Leonid Vasilyevich Smirnov (Леонид Васильевич Смирнов; 16 April 1916 – 21 December 2001) was a Soviet statesman. He served as a director of the missile factory at Dnipropetrovsk in the late 1950s, developing strategic missiles for the USSR's defense. In March 1963 he became Deputy Chairman of the Council of Ministers, reporting to Minister of Defence Dmitry Ustinov.

==Early life==
Smirnov was born in Kuznetsk to a worker's family. He began his working life as an electrician in 1930 in Rostov-on-Don.

He studied at the Novocherkassk Industrial Institute from 1933 to 1934 and graduated in 1939. Whilst studying, he worked from 1933 to 1930 in Novocherkassk, first as a duty electrician and then as an electrical engineering inspector.

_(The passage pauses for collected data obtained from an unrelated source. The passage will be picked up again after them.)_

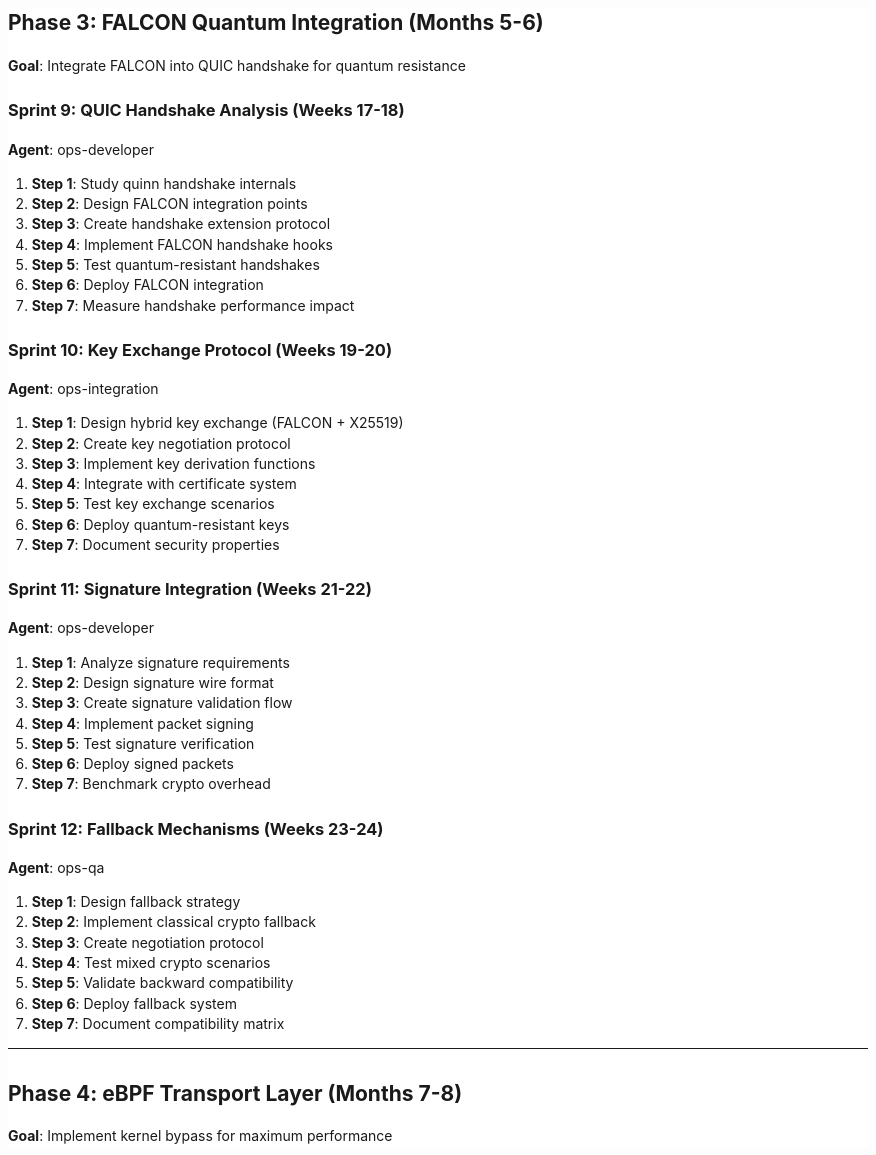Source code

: 
## Phase 3: FALCON Quantum Integration (Months 5-6)
**Goal**: Integrate FALCON into QUIC handshake for quantum resistance

### Sprint 9: QUIC Handshake Analysis (Weeks 17-18)
**Agent**: ops-developer
1. **Step 1**: Study quinn handshake internals
2. **Step 2**: Design FALCON integration points
3. **Step 3**: Create handshake extension protocol
4. **Step 4**: Implement FALCON handshake hooks
5. **Step 5**: Test quantum-resistant handshakes
6. **Step 6**: Deploy FALCON integration
7. **Step 7**: Measure handshake performance impact

### Sprint 10: Key Exchange Protocol (Weeks 19-20)
**Agent**: ops-integration
1. **Step 1**: Design hybrid key exchange (FALCON + X25519)
2. **Step 2**: Create key negotiation protocol
3. **Step 3**: Implement key derivation functions
4. **Step 4**: Integrate with certificate system
5. **Step 5**: Test key exchange scenarios
6. **Step 6**: Deploy quantum-resistant keys
7. **Step 7**: Document security properties

### Sprint 11: Signature Integration (Weeks 21-22)
**Agent**: ops-developer
1. **Step 1**: Analyze signature requirements
2. **Step 2**: Design signature wire format
3. **Step 3**: Create signature validation flow
4. **Step 4**: Implement packet signing
5. **Step 5**: Test signature verification
6. **Step 6**: Deploy signed packets
7. **Step 7**: Benchmark crypto overhead

### Sprint 12: Fallback Mechanisms (Weeks 23-24)
**Agent**: ops-qa
1. **Step 1**: Design fallback strategy
2. **Step 2**: Implement classical crypto fallback
3. **Step 3**: Create negotiation protocol
4. **Step 4**: Test mixed crypto scenarios
5. **Step 5**: Validate backward compatibility
6. **Step 6**: Deploy fallback system
7. **Step 7**: Document compatibility matrix

---

## Phase 4: eBPF Transport Layer (Months 7-8)
**Goal**: Implement kernel bypass for maximum performance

==Ministry of Armaments of the USSR==
Smirnov worked for the Ministry of Armaments of the USSR from 1939 to 1961:
- Between 1939 and 1948, he rose from deputy head of production, to deputy chief of power, to being head of the Novocherkassk steam electric power plant. Smirnov became a member of the communist party in 1943.
- From 1948 to 1949 he was at the Industry Academy of the Ministry of Armaments.
- From 1949 to 1951 he was director of the Central Research Institute of Automatics and Hydraulics of the Ministry of Armaments.
- From 1951 to 1952 he was head of rocket and space technology weapons of the Ministry of Armaments.
- From 1952 to March 1961 he was director of the Dnipropetrovsk Machine-Building Factory (Factory-586) - now called Pivdenmash. This enterprise started work on mass production of strategic military missiles in 1951, Once Smirnov was appointed in 1952, the factory began an active and hard work on the creation of 'vertical takeoff vehicles'. The first rockets completed were R-1 missiles assembled from components from other factories. But by November 1952 they were being mass-produced using components they made themselves. In 1953, the factory produced its first batch of liquid fuel rocket engines for anti-aircraft missiles, and completed the first fire tests of the engine. The factory was responsible for the beginning of series production of the R-12 missile; this was the missile used in the Cuban Missile Crisis. On 10 July 1959 the factory was awarded the Order of Lenin for creating the R-12 missile. The first successful launch of the R-16 intercontinental ballistic missile took place on 2 February 1961. The factory did not just make missiles. It also made tractors; in 1954 for example it produced 6,500. It played an important role in the life of Dnipropetrovsk; for example in 1957, it opened the Palace of Culture.

==Central government of the USSR==
- From 1957 to 1961, he was head of the Central Board of the State Committee for Defense Technology.
- In March 1961 Smirnov became deputy chairman of the State Committee of the Council of Ministers of the USSR for Defence Technology (GKOT);
- From 10 June 1961 to 13 March 1963 Smirnov was chairman of State Committee of the Council of Ministers of the USSR for Defence Technology with the rank of minister of the USSR.
- From 31 October 1961 to 25 February 1986 Smirnov was a member of the Central Committee of the Communist Party of the Soviet Union.
- From 13 March 1963 to 15 November 1985 he was deputy chairman of the Council of Ministers of the USSR.

As deputy chairman of the Council of Ministers, he was chairman of the Military Industrial Commission (VPK), reporting to Minister of Defence Dmitry Ustinov.

Smirnov retired in November 1985.

==Party congresses of the CPSU==
He was a delegate to the following:
- 20th Congress of the Communist Party of the Soviet Union in 1956.
- 22nd Congress of the Communist Party of the Soviet Union in 1961.
- 23rd Congress of the Communist Party of the Soviet Union in 1966.
- 24th Congress of the Communist Party of the Soviet Union in 1971.
- 25th Congress of the Communist Party of the Soviet Union in 1976.
- 26th Congress of the Communist Party of the Soviet Union in 1981.

He was a deputy to the 6th-9th convocations of the Supreme Soviet of the Soviet Union.

== Awards ==
Smirnov was made twice a Hero of Socialist Labour, and awarded the Lenin Prize in 1960, six Orders of Lenin, Order of the Red Banner of Labour, Order of the Red Star, and various medals.